Pare sia all’orizzonte nei piani del governo un aumento delle pensioni minime fino ai 780 euro. Ora, senza avere il presunzione di fare prose perentorie su una questione che di fatto non è stata ancora attuata in via definitiva è giusto però porre una questione che è quella del merito.
Ad oggi chi gode della minima e ha versato 20 anni di contributi beneficia di un assegno tra i 500 e i 600 euro mensili. Portare tale quota vicino agli 800 euro vuol dire massacrare una fascia di lavoratori che ha lavorato il doppio di loro e che va a prendere poco di più. Se pensiamo che ci sono milioni di pensionati con 35-40 anni di contributi con assegni attorno ai 1000 euro mensili, la proposta di aumento delle “minime” sembra un assist alla mania assistenzialista di cui il paese soffre.
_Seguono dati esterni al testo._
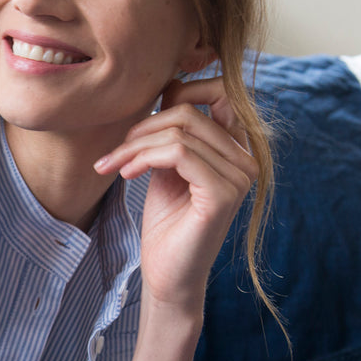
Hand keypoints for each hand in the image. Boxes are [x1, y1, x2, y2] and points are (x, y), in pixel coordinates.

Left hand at [94, 76, 256, 313]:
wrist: (167, 275)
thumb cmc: (165, 224)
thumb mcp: (167, 166)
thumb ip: (174, 131)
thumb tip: (168, 85)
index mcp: (236, 149)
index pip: (218, 91)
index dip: (177, 94)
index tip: (139, 127)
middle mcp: (246, 160)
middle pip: (189, 111)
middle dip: (142, 127)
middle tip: (114, 154)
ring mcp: (240, 177)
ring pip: (179, 132)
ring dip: (134, 146)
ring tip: (113, 166)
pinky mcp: (224, 194)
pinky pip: (178, 153)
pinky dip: (143, 159)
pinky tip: (126, 176)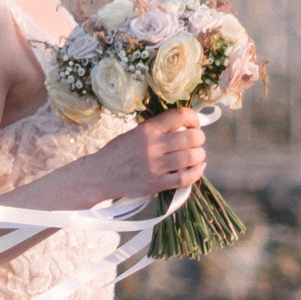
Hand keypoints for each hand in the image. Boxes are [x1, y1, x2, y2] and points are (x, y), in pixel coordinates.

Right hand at [89, 108, 206, 204]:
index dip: (194, 119)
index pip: (180, 116)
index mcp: (148, 129)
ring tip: (197, 155)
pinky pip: (185, 179)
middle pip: (191, 137)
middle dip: (199, 138)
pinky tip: (198, 168)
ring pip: (191, 157)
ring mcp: (154, 166)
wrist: (100, 175)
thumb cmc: (118, 153)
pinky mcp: (156, 184)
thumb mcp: (135, 133)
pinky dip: (196, 173)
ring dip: (199, 155)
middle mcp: (152, 145)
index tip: (194, 124)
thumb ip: (158, 129)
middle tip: (197, 141)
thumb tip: (184, 126)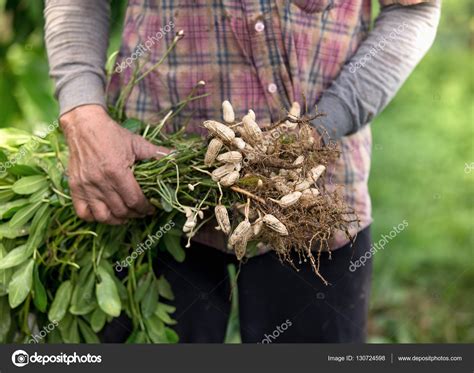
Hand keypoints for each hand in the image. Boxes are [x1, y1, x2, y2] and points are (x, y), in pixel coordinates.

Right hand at [60, 104, 170, 224]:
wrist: (84, 125)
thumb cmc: (112, 134)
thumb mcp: (137, 143)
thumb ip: (157, 153)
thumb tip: (178, 156)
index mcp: (117, 171)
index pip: (135, 200)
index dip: (145, 208)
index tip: (151, 208)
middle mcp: (100, 182)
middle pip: (121, 210)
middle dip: (135, 214)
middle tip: (141, 211)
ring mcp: (85, 186)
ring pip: (103, 216)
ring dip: (117, 219)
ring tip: (126, 215)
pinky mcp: (74, 188)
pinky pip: (83, 212)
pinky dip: (95, 217)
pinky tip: (105, 213)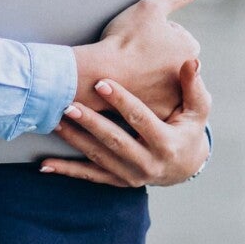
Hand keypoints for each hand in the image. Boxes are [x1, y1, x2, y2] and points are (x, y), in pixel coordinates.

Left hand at [40, 59, 211, 187]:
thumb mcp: (199, 108)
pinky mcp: (118, 182)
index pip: (141, 120)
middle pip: (114, 141)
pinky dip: (67, 170)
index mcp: (167, 144)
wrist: (186, 166)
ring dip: (74, 140)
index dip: (121, 101)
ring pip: (98, 158)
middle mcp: (148, 164)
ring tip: (54, 120)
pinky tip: (45, 164)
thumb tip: (191, 61)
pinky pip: (89, 177)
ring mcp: (131, 176)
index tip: (101, 82)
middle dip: (90, 122)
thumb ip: (193, 85)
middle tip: (68, 104)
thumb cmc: (190, 128)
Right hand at [71, 0, 205, 116]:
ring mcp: (172, 98)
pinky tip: (128, 90)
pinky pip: (151, 102)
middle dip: (155, 58)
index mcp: (189, 49)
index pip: (174, 36)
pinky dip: (142, 96)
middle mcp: (186, 76)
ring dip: (150, 78)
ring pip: (161, 82)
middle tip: (132, 56)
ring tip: (128, 73)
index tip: (139, 38)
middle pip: (170, 61)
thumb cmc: (124, 39)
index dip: (154, 34)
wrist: (98, 74)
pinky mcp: (156, 114)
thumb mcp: (152, 6)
Per non parlare poi degli under 45 i quali andranno in pensione (proiezioni alla mano) con circa il 50% della retribuzione media della loro vita lavorativa. Questi sarebbero tenuti ad una rivoluzione in stile giacobino o bolscevico per il trattamento che gli verrà riservato. Stiamo assistendo al solito teatrino di pietismo allo stato puro verso quella frangia di lavoratori che non ha certo sudato nella propria vita lavorativa, scaricandone il peso su chi invece sul lavoro ci ha passato e ci passerà i 3/4 della propria vita.